By PATRICK McCRAY
Taped on this day in 1969: Episode 725
A lugubrious luau breaks out at Collinwood! When Quentin’s a zombie, Jamison is Quentin, and Trask is back, will Barnabas say aloha? Gregory Trask: Jerry Lacy. (Repeat; 30 min.)
As Quentin continues to both inhabit Jamison’s body and writhe around in a graveyard, Gregory Trask arrives to recruit Jamison. He sets about conducting an excruciating exorcism as Barnabas looks on, helpless to stop the craven clergyman.
Enter Gregory Trask.
This is where the 1897 storyline kind of runs off the rails... now and then. Like the 1795 storyline, 1897 contains more filler upon actual viewings than in memory. Yes, Trask's a great villain, and there are volumes to say about Clan Trask, but that's counterbalanced by long patches of episodes that take up so much time, it makes me wonder if the character had dirt on Dan Curtis.
But I'm obligated to like the Trasks in their steadfastness as Collins antagonists. I'm about a decade behind on my Big Finish listening, but have they done much with the Trask family per se? That's the parallel story to the Collins chronicles. It's interesting to ponder the DS story from their perspective. A Lovecraftian hotbed of aristocratic menace!
"Yeah, Greg, you gotta go see what's happening at that house they walled up your gramps in. You know, where your dad disappeared. Well, okay, the OTHER house on the estate. You know, they have a vampire up there. And a witch. That's fine, but around kids? Quentin's back. Carl's still dating showgirls. They're hiring all of your ex-employees. Oh, and Quentin's now in the kid's body. No, not like that. Well, after he had the boy almost desecrate the corpse of Gabriel's old widow, all bets were off. Where's Quentin? He's a zombie. Maybe it has to do with all the gypsies they're harboring. Yeah, it's a real normal house up there. You know, your dad built a mortuary out of nothing and did pro bono work as an attorney. Your granddad came to this godforsaken town when the Collins family was keeping occultists on the payroll. Maybe it was to help the syphilitic sailor they thought was a dandy marriage prospect. He was married, but did that matter to them? No. Hell, they were marrying off their sons to island girls that the uncle would sleep with on his own. Now Greg, you're an educator and a pastor. They have two kids up there, looked after by some trampy maid. Kids, Greg. Yeah, they're half gypsy, but let's let that go. Their mom? They locked her up in a tower because that's how they treat the sick. She's running around with a knife, and do they call the cops? Of course not. I say it's self-defense. You have to help that poor woman. Help the kids, too."
Inaccurate, but the truth usually is.
Meanwhile, back in reality, Barnabas is having a hell of a night.
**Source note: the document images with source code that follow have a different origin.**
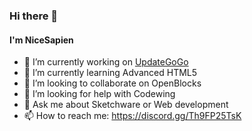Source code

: ### Hi there 👋
#### I'm NiceSapien




- 🔭 I’m currently working on [UpdateGoGo](https://UpdateGoGo.classicwing.ml/ "UpdateGoGo site")
- 🌱 I’m currently learning Advanced HTML5
- 👯 I’m looking to collaborate on OpenBlocks
- 🤔 I’m looking for help with Codewing
- 💬 Ask me about Sketchware or Web development
- 📫 How to reach me: https://discord.gg/Th9FP25TsK
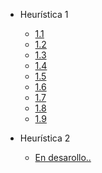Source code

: - Heurística 1

  - [1.1](heuristica-1/1-1.md)
  - [1.2](heuristica-1/1-2.md)
  - [1.3](heuristica-1/1-3.md)
  - [1.4](heuristica-1/1-4.md)
  - [1.5](heuristica-1/1-5.md)
  - [1.6](heuristica-1/1-6.md)
  - [1.7](heuristica-1/1-7.md)
  - [1.8](heuristica-1/1-8.md)
  - [1.9](heuristica-1/1-9.md)

- Heurística 2

  - [En desarollo..](heuristica-2/2-1.md)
Judith, the voice of reason, has Jamison locked up in the drawing room and screaming. She thinks nothing odd about him being alone in the room with a grown man who keeps sticking his head out and saying, "Not yet. Give me just a few more minutes," before ducking back in for more terrified cries of fear and pain.
Fortunately, Barnabas comes from an age of advanced and sophisticated corporal child rearing. If any character in literature is capable of dealing with the middle ground between modern common sense and old school, birch branch pedagogy, it's the man who did wonders with Willie Loomis by way of his instructive cane.
This is what makes Quentin look civilized.
It's the fourth anniversary of the Daybook, written as my third week in corona captivity begins. I got into all of this eight years ago due to nearly two months of self-imposed isolation as I watched all of Dark Shadows in just a few weeks. If anything, this all feels strangely familiar. My only advice, since you insisted, is to keep Dark Shadows on at all times. I mean it. They are the much-needed set of extra voices, rooms, and locations desperately required right now.
They are home. And their home is ours. Be well.
This episode hit the airwaves on April 4, 1969.